In this assignment, we were instructed to implement an application that finds similarities in documents based on Jacard similarity using shingling, minhashing, and locality-sensitive hashing. The lab descriptions instructs us to create five classes in order to construct this similarity detector:
- Class 1: Shingling
- Class 2: JacardSimilarity
- Class 3: Minhashing
- Class 4: CompareSignatures
- Class 5: LSH

### Data
The data used in this assignment were 10 different text documents. These documents are stored in the directory named "Data" and was taken from UCI- opinosis Opinion/Review. 

### Shingling
K-shingling is a method that divides the document into several parts, in other words it converts documents into sets(shingles). We created a Shingle class that has 3 functions:<br>
- First _FileRead_, that reads the file, filters the punctuations and returns the text without punctuations.<br>
- Second _CreateShingles_, that creates the shingles and returns a list with all of the shingles for respective document. Consider that it is possible to choose the shingle size by changing __k__.<br>
- Third _CreateHash_, that hashes the shingles that was stored in a list and returns a list with hash values corresponding to respective shingles and the name of the document. The hashlib library (md5) was used in order to create the hash values. The name of the document is returned because we wanted to store all the hashed values in a dictionary with the name of the document as key value. 

    

In [3]:
import hashlib
import os
import string 
import numpy as np
import pandas as pd
import time

In [4]:

class Shinling:
    #k- number of shingle
    #doc- name of the document
    def __init__(self, doc, k):
        self.k = k
        self.doc = doc
        
    #Reads the file
    def FileRead(self):
        
        with open(self.doc, "r") as file: 
            text = file.read()
            cleanText = ""
            for character in text:
                if character not in string.punctuation:
                    cleanText = cleanText + character
        return (cleanText)
    
    #Creates shingles of the cleaned text(text without punctuation)
    def CreateShingles(self):
        text = self.FileRead()
        
        shingle_list = []
        for index in range(len(text) - self.k + 1):
            shingle = text[index:index + self.k]
            shingle_list.append(shingle)
        shingle_list = [x.replace('\n', '') for x in shingle_list]
        shingle_list = set(shingle_list)

** STUDY MATERIAL **
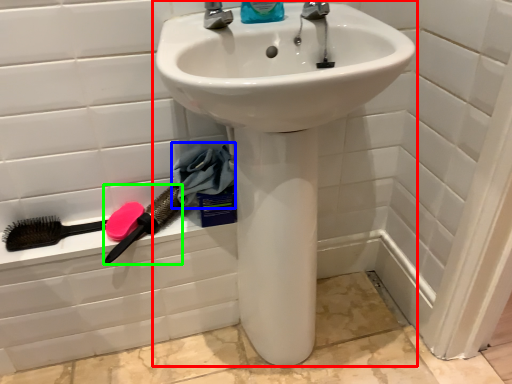
Question: Based on their relative distances, which object is farther from sink (highlighted by a red box)? Choose from material (highlighted by a blue box) and brush (highlighted by a green box).

Choices:
 (A) material
 (B) brush

Answer: (B)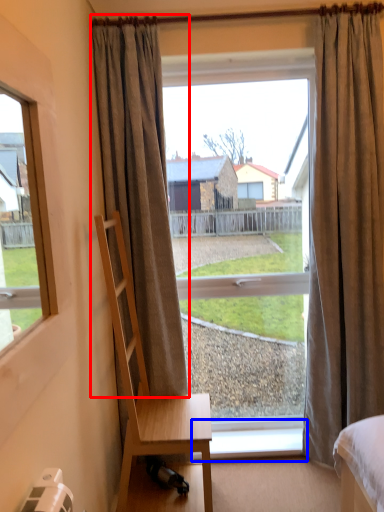
Question: Which of the following is the farthest to the observer, curtain (highlighted by a red box) or window sill (highlighted by a blue box)?

Choices:
 (A) curtain
 (B) window sill

Answer: (B)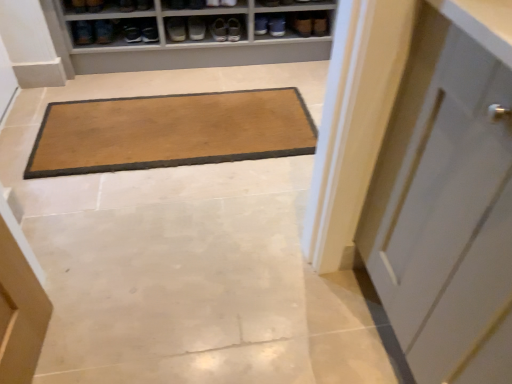
Question: Would you consider matte black shoe at upper center, arranged as the 4th shoe when viewed from the left, to be distant from brown suede shoe at upper left, marked as the 1th shoe in a left-to-right arrangement?

Choices:
 (A) no
 (B) yes

Answer: (A)

Question: Does matte black shoe at upper center, which ranks as the second shoe in right-to-left order, have a lesser width compared to brown suede shoe at upper left, marked as the 1th shoe in a left-to-right arrangement?

Choices:
 (A) no
 (B) yes

Answer: (A)

Question: Can you confirm if matte black shoe at upper center, arranged as the 4th shoe when viewed from the left, is wider than brown suede shoe at upper left, marked as the 1th shoe in a left-to-right arrangement?

Choices:
 (A) no
 (B) yes

Answer: (B)

Question: Could you tell me if matte black shoe at upper center, which ranks as the second shoe in right-to-left order, is facing brown suede shoe at upper left, which ranks as the fifth shoe in right-to-left order?

Choices:
 (A) no
 (B) yes

Answer: (A)

Question: Is matte black shoe at upper center, arranged as the 4th shoe when viewed from the left, placed right next to brown suede shoe at upper left, which ranks as the fifth shoe in right-to-left order?

Choices:
 (A) yes
 (B) no

Answer: (B)

Question: Is brown suede shoe at upper left, which ranks as the fifth shoe in right-to-left order, surrounded by matte black shoe at upper center, arranged as the 4th shoe when viewed from the left?

Choices:
 (A) no
 (B) yes

Answer: (A)

Question: Can you confirm if matte gray shoe at upper center, positioned as the 5th footwear in left-to-right order, is bigger than matte black shoe at upper left, the 1th footwear in the left-to-right sequence?

Choices:
 (A) no
 (B) yes

Answer: (A)

Question: Is matte gray shoe at upper center, which ranks as the first footwear in right-to-left order, thinner than matte black shoe at upper left, the 1th footwear in the left-to-right sequence?

Choices:
 (A) yes
 (B) no

Answer: (B)

Question: From a real-world perspective, is matte gray shoe at upper center, which ranks as the first footwear in right-to-left order, beneath matte black shoe at upper left, the 1th footwear in the left-to-right sequence?

Choices:
 (A) no
 (B) yes

Answer: (B)

Question: Is matte gray shoe at upper center, positioned as the 5th footwear in left-to-right order, not inside matte black shoe at upper left, the 1th footwear in the left-to-right sequence?

Choices:
 (A) no
 (B) yes

Answer: (B)

Question: Considering the relative sizes of matte gray shoe at upper center, which ranks as the first footwear in right-to-left order, and matte black shoe at upper left, the 1th footwear in the left-to-right sequence, in the image provided, is matte gray shoe at upper center, which ranks as the first footwear in right-to-left order, wider than matte black shoe at upper left, the 1th footwear in the left-to-right sequence,?

Choices:
 (A) yes
 (B) no

Answer: (A)

Question: Is matte gray shoe at upper center, which ranks as the first footwear in right-to-left order, positioned before matte black shoe at upper left, which is the 5th footwear from right to left?

Choices:
 (A) no
 (B) yes

Answer: (A)

Question: Considering the relative sizes of brown suede shoe at upper left, which ranks as the fifth shoe in right-to-left order, and brown suede shoe at upper center, which is the fifth shoe from left to right, in the image provided, is brown suede shoe at upper left, which ranks as the fifth shoe in right-to-left order, shorter than brown suede shoe at upper center, which is the fifth shoe from left to right,?

Choices:
 (A) no
 (B) yes

Answer: (A)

** WHAT TO DO **
According to the text on document similarity, why does the CreateHash function return the name of the document along with the hash values? Answer in one to three sentences. The rows are separate material and have no connection to the text on document similarity.

** TASK OUTPUT **
CreateHash returns the document name because the authors wanted to store all the hashed values in a dictionary. The document name serves as the key in that dictionary.